Fajarnews.co,Kutai Kartanegara – Rancangan Peraturan Daerah (Perda) tentang Pengembangan, Pembinaan dan Pelindungan Bahasa dan Sastra Kutai hingga kini masih menggantung tanpa kepastian. Draf final telah disusun, namun nasibnya belum jelas. Kondisi ini memantik sorotan dari Sempekat Muda Keroan Kutai yang menilai komitmen pelestarian budaya daerah tidak boleh setengah hati.

Ketua atau Petinggi Muda Sempekat Muda Keroan Kutai, Akhmad Turhan Badri, menilai bahwa perda tersebut seharusnya menjadi fondasi hukum dalam menjaga identitas bahasa dan sastra Kutai.

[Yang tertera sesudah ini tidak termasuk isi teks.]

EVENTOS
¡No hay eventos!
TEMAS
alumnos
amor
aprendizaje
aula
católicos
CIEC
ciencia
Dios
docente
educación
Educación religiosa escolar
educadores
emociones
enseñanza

Menurutnya, tanpa payung hukum yang kuat, upaya pelindungan bahasa daerah hanya akan sebatas wacana.

“Drafnya sudah final. Tinggal bagaimana keberanian dan keseriusan untuk mengesahkan. Kalau terus tertunda, ini menjadi pertanyaan besar bagi kita semua, seberapa serius daerah ini menjaga jati dirinya,” ujarnya, Selasa (24/02/2026).

Dalam dokumen draf final Perda tentang Pengembangan, Pembinaan dan Pelindungan Bahasa dan Sastra Kutai , disebutkan bahwa regulasi ini mengatur strategi pengembangan bahasa Kutai melalui pendidikan, penguatan komunitas sastra, dokumentasi, hingga pemanfaatan bahasa daerah dalam ruang publik dan kegiatan resmi pemerintahan.

Namun hingga kini, implementasi regulasi tersebut belum terlihat karena status pengesahannya belum terang. Keterlambatan ini berisiko membuat bahasa Kutai semakin terpinggirkan di tengah derasnya arus globalisasi dan dominasi bahasa luar.

Ia juga menyoroti pentingnya langkah konkret, bukan sekadar seremoni budaya. “Kalau hanya festival atau seremoni, itu bagus. Tapi tanpa regulasi, tidak ada jaminan keberlanjutan. Bahasa bisa perlahan hilang kalau tidak dilindungi secara sistematis,” tegasnya.

Artur mendesak agar pemerintah daerah dan DPRD segera memberikan kepastian terhadap perda tersebut. Pasalnya, keberadaan regulasi ini dinilai krusial untuk memastikan bahasa dan sastra Kutai tetap hidup, digunakan, dan diwariskan kepada generasi mendatang.

Kini publik menanti, apakah perda ini benar-benar menjadi bukti komitmen pelestarian budaya, atau justru sekadar dokumen yang tersimpan tanpa kepastian.